Here vertical bar (|) is used to indicate a choice between types: each part is either basic (no subparts), and has a cost, or is composite, and includes an assembly cost and subparts.

We might want to translate to a second form, where every part has a total cost and a list of subparts (for a basic part, the list of subparts is empty).

    type Part2 =
      part [
        total_cost [ Integer ], 
        subparts [ Part2{0, *} ]
      ]

Here is a recursive function that performs the desired transformation. It uses a new construct, the match expression.

    fun convert(p : Part) : Part2 =
      match p 
        case b : Basic do
          part [
            total_cost [ b/cost/data() ], 
            subparts []
          ]
        case c : Composite do 
          let s = (for y in children(c/subparts) do 
                     convert(y)) do
            part [
              total_cost [
                q/assembly_cost/data() + 
                  sum(s/total_cost/data())
              ], 
              subparts[ s ]
            ]
        else error

Each branch of the match expression is labeled with a type, Basic or Composite, and with a corresponding variable, b or c. The evaluator checks the type of the value of p at run-time, and evaluates the corresponding branch. If the first branch is taken then b is bound to the value of p, and the branch returns a new part with total cost the same as the cost of b, and with no subparts. If the second branch is taken, then c is bound to the value of p. The function is recursively applied to each of the subparts of c, giving a list of new subparts s. The branch returns a new part with total cost computed by adding the assembly cost of c to the sum of the total cost of each subpart in s, and with subparts s.

One might wonder why b and c are required, since they have the same value as p. The reason why is that p, b, and c have different types.

    p : Part
    b : Basic
    c : Composite

The types of b and c are more precise than the type of p, because which branch is taken depends upon the type of value in p.

Applying the query to the given data gives the following result.

    convert(part0)
==> part [
      total_cost [ 74 ], 
      subparts [
        part [
          total_cost [ 55 ], 
          subparts [
            part [
              total_cost [ 33 ], 
              subparts []
            ]
          ]
        ], 
        part [
          total_cost [ 7 ], 
          subparts []
        ]
      ]
    ]

Of course, a match expression may be used in any query, not just in a recursive one.

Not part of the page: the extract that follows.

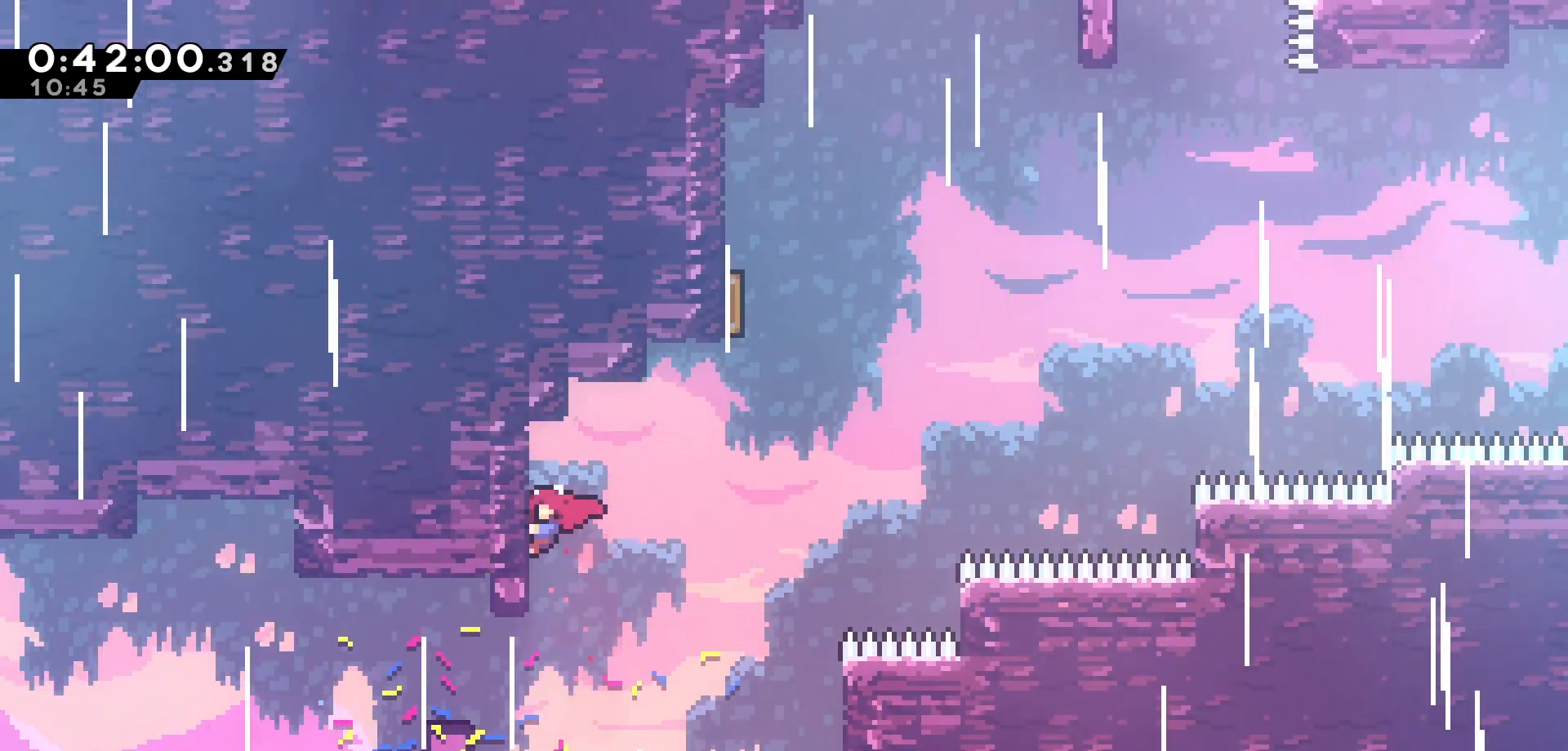
{"keys": ["dash", "up"], "events": [[16, "jump", "down"], [100, "grab", "up"], [283, "up", "down"], [333, "jump", "up"], [350, "right", "up"], [400, "dash", "down"]]}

2.15 Functions for all well-formed documents

Recursive types allow us to define a type that matches any well-formed XML document. This type is called AnyTree :

    type AnyTree        = AnyScalar | AnyElement | AnyAttribute
    type AnySimpleType  = AnyScalar | AnyScalar{0,*}
    type AnyAttribute   = @*[ AnySimpleType ]
    type AnyElement     = *[ AnyComplexType ]
    type AnyComplexType = AnyTree{0, *}
    type AnyType        = AnySimpleType | AnyComplexType

AnyTree stands for any scalar, element, or attribute value. Here AnyScalar is a built-in scalar type. It stands for the most general scalar type, and all other scalar types (like Integer or String) are subtypes of it. AnySimpleType stands for the most general simple type, which is a scalar or a list of scalars. AnyAttribute stands for the most general attribute type. The asterisk (*) is used to indicate a wild-card type, i.e., a type whose name is not known statically. The type AnyAttribute may have any name, and its content must have type AnySimpleType, i.e., it may contain atomic values, but no elements. The AnyElement stands for the most general element type, which may have any name, and its content must be a complex type, which is a repetition of zero or more AnyTrees. Finally, an AnyTree is either an AnySimpleType or an AnyComplexType. In other words, any element, attribute, or atomic value has type AnyType.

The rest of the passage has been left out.